Filter the material below down to the lines with the word "coordinate" and give those lines.

** GIVEN ENTRIES **
============

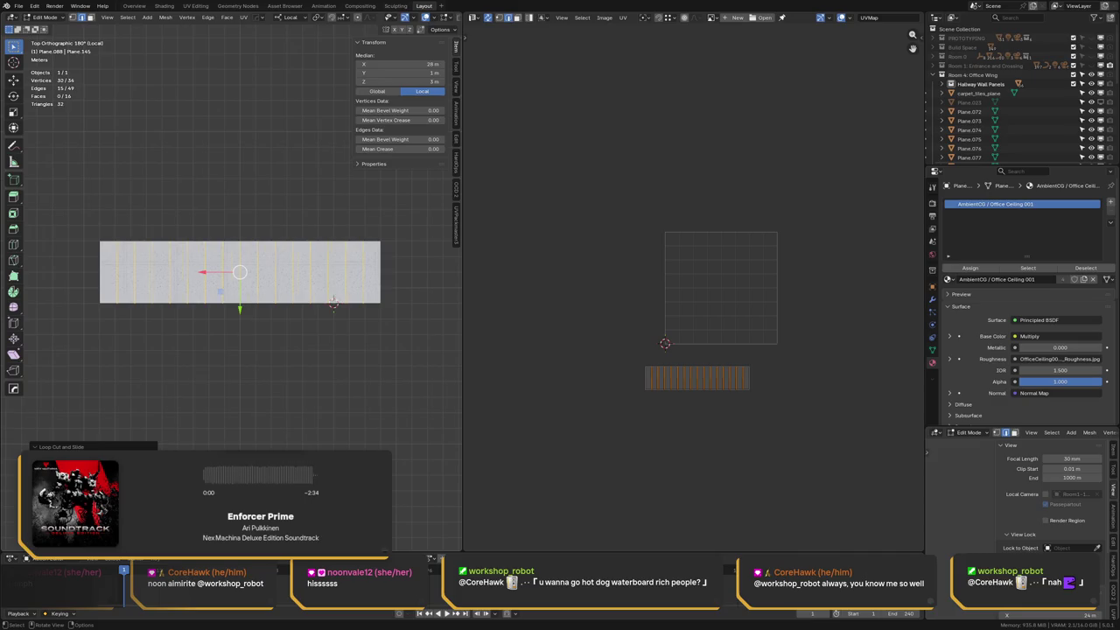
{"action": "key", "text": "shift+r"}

============

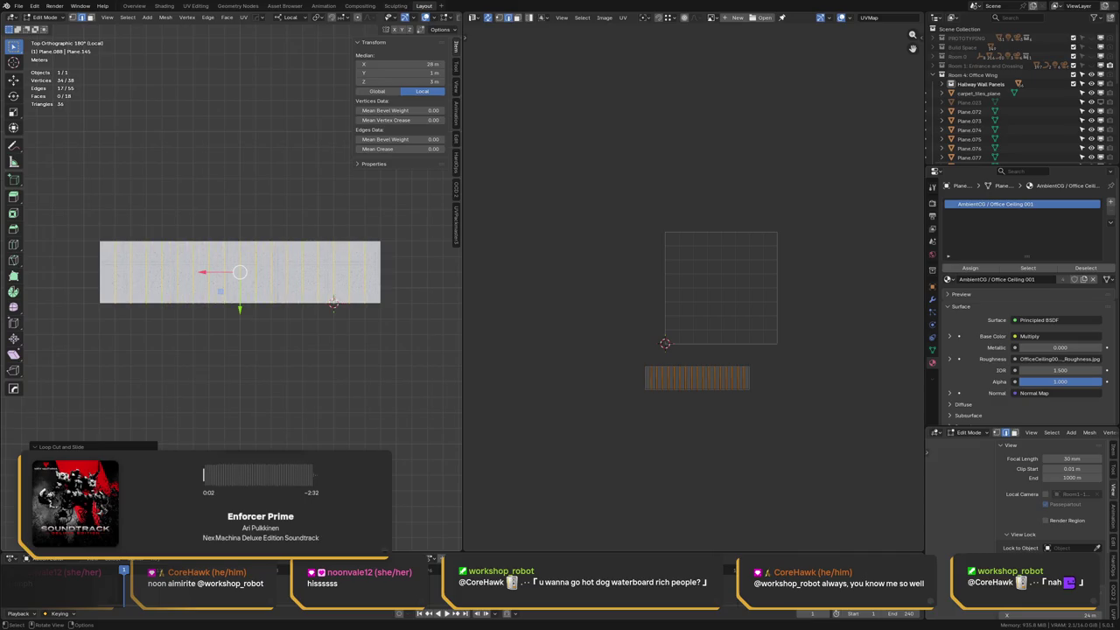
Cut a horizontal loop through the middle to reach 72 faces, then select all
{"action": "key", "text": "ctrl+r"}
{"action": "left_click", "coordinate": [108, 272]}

============

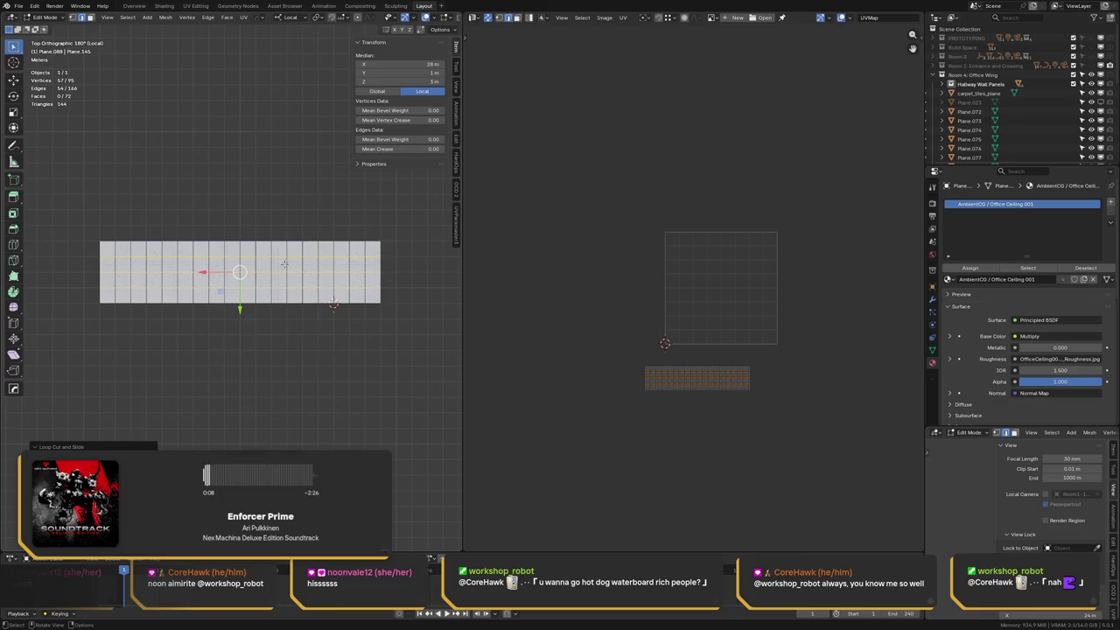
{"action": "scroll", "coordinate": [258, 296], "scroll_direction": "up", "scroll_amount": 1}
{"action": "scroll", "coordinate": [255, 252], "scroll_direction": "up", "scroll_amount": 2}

============

** ANSWER SPACE **
{"action": "left_click", "coordinate": [108, 272]}
{"action": "scroll", "coordinate": [258, 296], "scroll_direction": "up", "scroll_amount": 1}
{"action": "scroll", "coordinate": [255, 252], "scroll_direction": "up", "scroll_amount": 2}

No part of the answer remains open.